- Work instruction A -
In the text below about connected retail and hospitality, what does it say most hotels are looking at right now?
- Work instruction B -
List every regular hotel system that the text below about connected retail and hospitality names as already being mostly smart.

── Text segment ──

All the retailer has to do is to tap into this. This puts far less strain on the physical infrastructure of the connected retail space and more onus on how it can adapt and cocoon the people close by.

Still, IoT-enabled retail spaces are far more than just an exercise in connecting wearable devices and phones to gadgets or screens. It’s about changing the level of interaction and the flow of movement.

It’s about understanding the consumer and adapting the physical space as a result. Of course your beacon can reach out and tug on the smartphone of any passer-by. The question is: should it?

There are obvious threats for those retailers who are already refusing to adapt to the connected retail space. Yet things are equally as tenuous for those who adapt and adapt wrong.

In this article, we looked at applications for the connected space—the ones that are being proposed in vision (Minority Report came up a lot) and the ones which are actually feasible.

In looking at the vision vs the reality, we found this: unlike some industries, the smart connected retail store is already here. Many of the devices we encounter are already connected and we don’t even realize it (this is good). The big ideas need a little more work—and mainly thought—to make them customer-centric and not just annoying.

For the connected retail space, that’s where the future vision will adapt and grow.

Hospitality and the connected space

How do you implement IoT into an industry that has a fixed infrastructure? Quite easily, apparently. Hotels have been adopting “smart” systems for years, even before IoT hype took hold. Think of your regular hotel system like air conditioning, elevators, heaters, thermostats, room card keys. Most of them are smart already.

The way IoT will impact hospitality most as an industry will be through individual smart systems which join up into one larger connected space. Then it will be through the secondary and third benefits of IoT. Right now, most hotels are looking at customer experience and improved flow; once this becomes implemented as standard, benefits such as energy conservation and improved efficiency will need to be second on the list.

Smart cities, on the other hand, are certainly not the norm. Security and data management in a city will be much harder to manage than in a hotel room or floor.

Yet with the right infrastructure and management, the benefits of data from IoT-enabled city spaces will have an untold effect on tourism and the efficiency of moving visitors around a city.

───
── Given entries ──

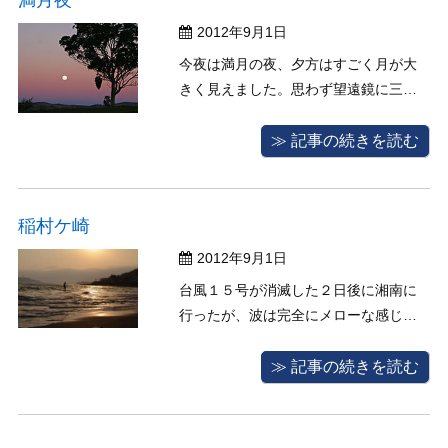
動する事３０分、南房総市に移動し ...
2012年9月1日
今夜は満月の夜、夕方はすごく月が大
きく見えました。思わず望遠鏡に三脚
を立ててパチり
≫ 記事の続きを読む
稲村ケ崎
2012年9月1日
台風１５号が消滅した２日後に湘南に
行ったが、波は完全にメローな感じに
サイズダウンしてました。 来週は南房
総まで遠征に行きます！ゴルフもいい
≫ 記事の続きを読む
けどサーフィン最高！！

───
── Given entries ──

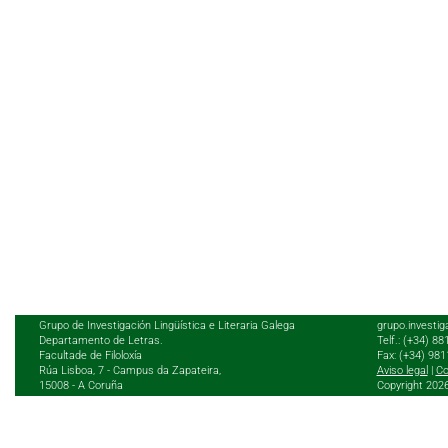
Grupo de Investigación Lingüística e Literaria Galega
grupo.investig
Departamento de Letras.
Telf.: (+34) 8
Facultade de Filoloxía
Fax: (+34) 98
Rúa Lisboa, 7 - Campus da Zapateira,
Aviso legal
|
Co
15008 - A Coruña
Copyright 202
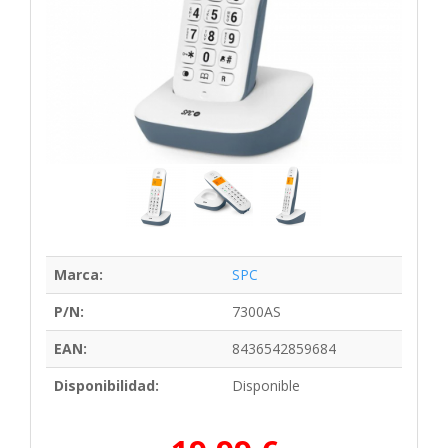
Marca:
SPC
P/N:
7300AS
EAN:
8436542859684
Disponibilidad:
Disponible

───
── Given entries ──

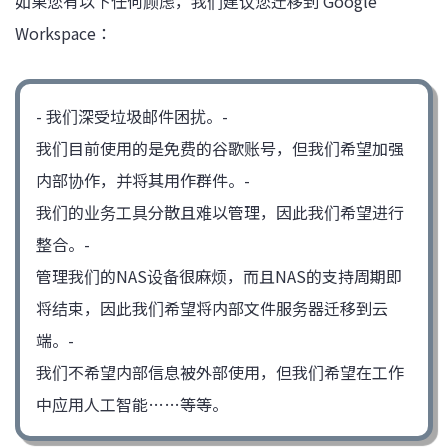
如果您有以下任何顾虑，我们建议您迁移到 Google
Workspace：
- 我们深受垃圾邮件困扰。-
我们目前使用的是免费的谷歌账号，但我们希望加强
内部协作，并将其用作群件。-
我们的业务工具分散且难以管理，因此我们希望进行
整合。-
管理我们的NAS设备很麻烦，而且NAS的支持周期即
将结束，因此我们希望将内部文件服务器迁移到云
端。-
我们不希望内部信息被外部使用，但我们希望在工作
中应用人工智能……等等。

───

- Task result A -
Customer experience and improved flow.

- Task result B -
Air conditioning, elevators, heaters, thermostats, room card keys